Wilde Sixties mit ernstem Touch
Wieder ein fulminantes Musicalerlebnis: Linz versprüht „Hairspray“.
LINZ. Die Oper muss noch warten. Erst Ende des Monats stemmt Markus Poschner, der neue Chefdirigent des Bruckner-Orchesters Linz (das sich jetzt marketingfit BOL nennt), die kapitale Strauss-Oper „Die Frau ohne Schatten“. Zuvor gibt es in der kleinen BlackBox Barockes zum Aufwärmen – Cavallis rare „La Rosinda“, gemischt aus Alte-Musik-Spezialisten der Bruckner-Universität, Mitgliedern des Opernstudios und Stammkräften des Linzer Landestheaters.
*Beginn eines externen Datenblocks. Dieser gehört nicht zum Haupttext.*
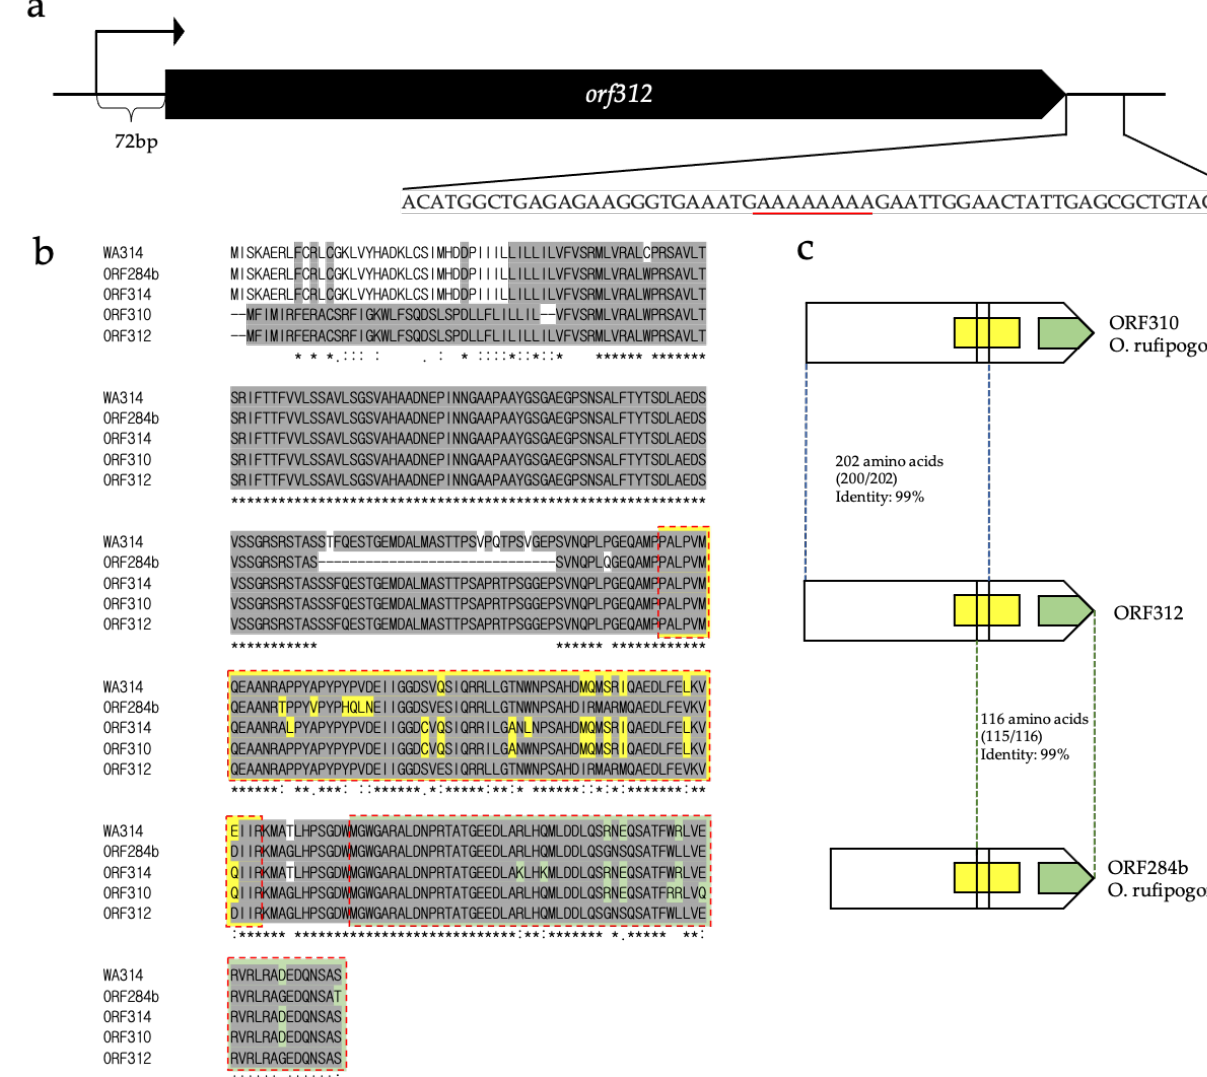
Figure 5. Transcripts and chimeric structure analysis of orf312 . ( a ) 5′ terminal of the orf312 transcripts. The black lines indicate orf312 up and downstream sequences, and the black box indicates the coding sequence for orf312 . The 5′ terminal of the orf312 transcript is marked with arrows and the poly (A) sequence from downstream sequences is marked by red line. ( b ) Multiple protein sequence alignment with similar structures. The grey color shows completely matching sequences. The yellow and green boxes indicate COX11-interaction region 1 and 2, respectively; ( c ) chimeric structures of ORF312 protein. The N terminal 202 amino acids (1–202) show 99% similarity to ORF310. ORF310 has two amino acid deletions compared to ORF312, and the C terminal 116 amino acids (197–312) is 99% identical to ORF284b, only the last amino acid is different in ORF284b. The numbers in brackets show the number of identical amino acids/the number of total amino acids, and the yellow and green boxes represent COX11-interaction regions 1 and 2, respectively.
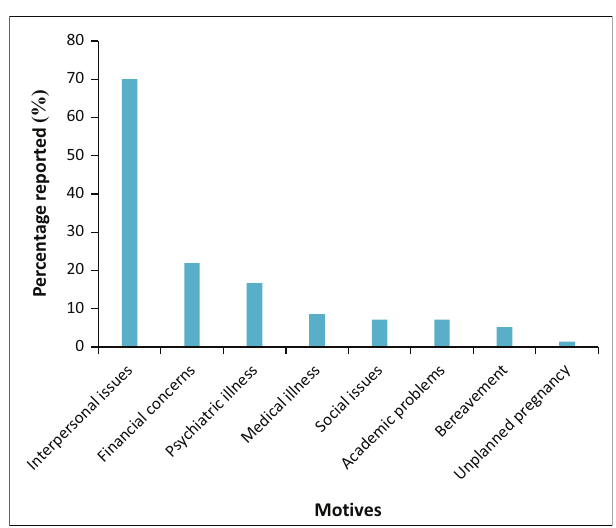
FIGURE 1: Percentage of reported motives for deliberate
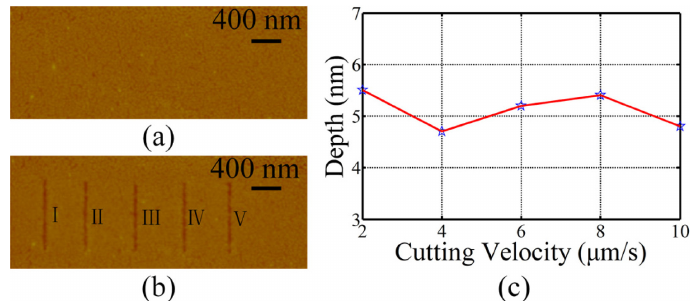
Figure 4. ( a ) Height image of the graphene before cutting; ( b ) height image of the graphene after cutting at cutting velocities of 2 μm/s (I) , 4 μm/s (II) , 6 μm/s (III) , 8 μm/s (IV), and 10 μm/s (V) with normal force of 15.88 μN ; and ( c ) the cut depth versus the cutting velocity.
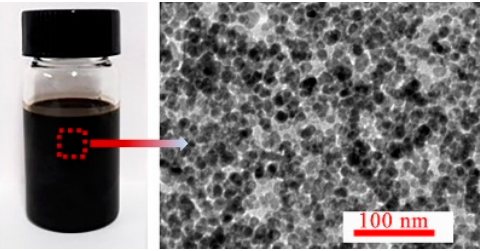
Figure 3. The TEM image of PFPE oil-based ferrofluids with w of 40wt%.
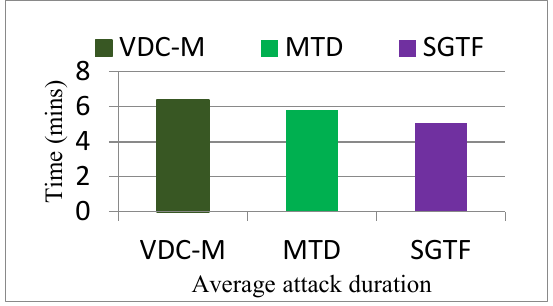
Figure.8. Average attack duration comparison between proposed and existing techniques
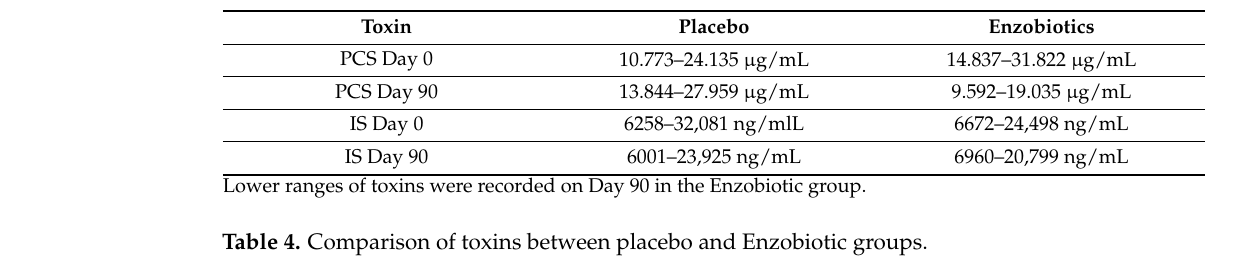
Table 3. Interquartile ranges of PCS and IS for Placebo and Enzobiotic groups.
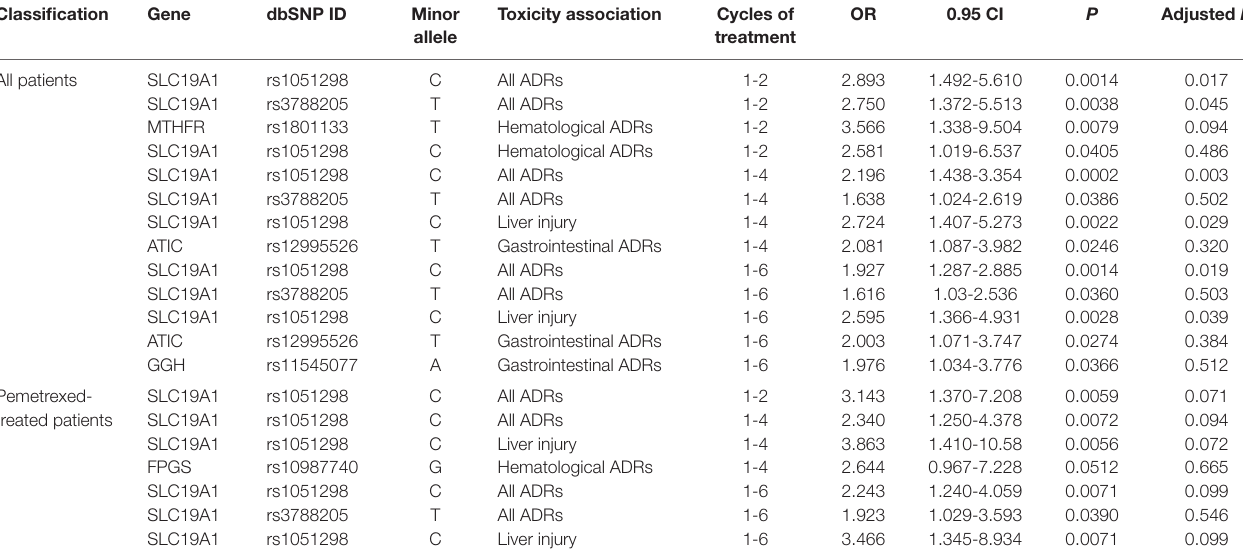
TABLE 2 | Summary of association analysis of SNP site and ADRs results. Classification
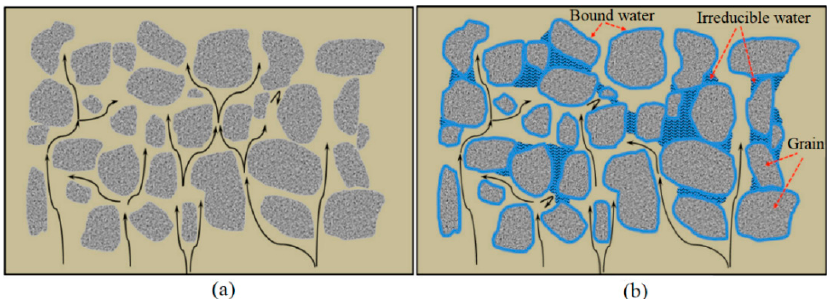
Figure 20. Thickness of the mixed zone for different residual water saturations.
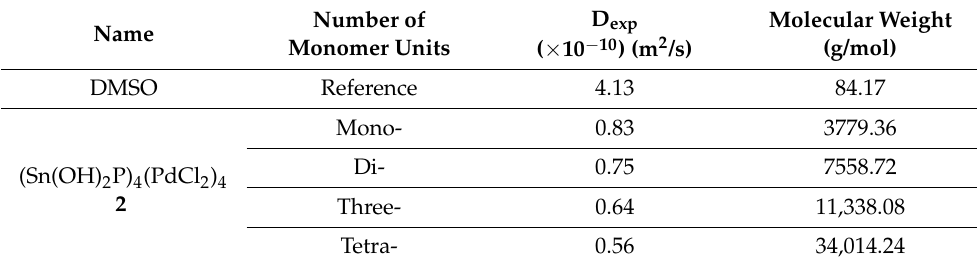
Table 2. Summary results of DOSY NMR experiments, for the object of study 2 with the values of the molecular masses of the complexes, and the diffusion coefficients determined from the experiments. The molecular weight and diffusion coefficient of dimethyl sulfoxide-d6 (DMSO-d6) are used as a reference in the calculations.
Und so ist die Bahn frei für eine neue, fulminant geglückte MusicalShow. Diese Abteilung des Linzer Musiktheaters bleibt weiterhin das Atout des Hauses. Also versprüht „Hairspray“brillantes BroadwayFlair dank Matthias Davids’ nie erlahmender szenischer Fantasie, einem tänzerisch, sängerisch und darstellerisch entfesselten (und dabei hochpräzisen) Ensemble, einer blitzschnell wandlungsfähigen Bühne (Hans Kudlich) mit schrägschrillen Kostümen (Leo Kulaš), mitreißender Choreografie (Dennis Callahan) und makellosem Lichtdesign (Michael Grundner). Das Thema, für das Tracy Turnblad (großartig in der Rolle aufgehend: Ariana Schirasi-Fard) sich die Seele aus dem Leib singt, spielt und tanzt, ist ernst: Rassentrennung und hochtoupiertes Schönheitsideal, dem der pummelige Backfisch Tracy so gar nicht entspricht. Dennoch schafft es der Teenager – wir schreiben Baltimore 1962 – in die lokale Corny Collins Show, in der die superblonde Amber van Tussle (Hanna Kastner) und ihre beinharte Produzentin-Mutter Velma (Anais Lueken) das Sagen und letztlich doch das Nachsehen haben. Nebenbei gewinnt Tracy das eh nur halbherzige Herz des Elvis-verschnittenen Stars Link Larkin (Gernot Romic), und ihre Underclass-Eltern (Riccardo Greco in der umwerfenden, von Divine und John Travolta geadelten „Kittelrolle“der Mutter und Rob Pelzer als rührend weltoffener Papa) dürfen jede Menge gewitzter Herzlichkeit verströmen. Und natürlich ist der schwarze „Vortänzer“Seaweed in Gestalt des hinreißend gelenkigen Dinipri Etebu an der Seite der Recordstore-Besitzerin Motormouth Maybelle (Amanda Whitford) eine Nummer für sich, bis happy-endlich die neuen Zeiten nicht mehr aufzuhalten sind und „the Beat“nicht mehr gestoppt werden kann. Die SixtiesMischung aus Rock, Twist und Schmusepop rührt Bandleader Tom Bitterlich unwiderstehlich an und auf – und am Ende fährt das alles in die Beine und (Applaus-)Hände: Standing Ovations. In Linz kann man wieder einmal Musical vom Feinsten „lernen“. Musical: „Hairspray“. Linzer Musiktheater, bis Mai 2018.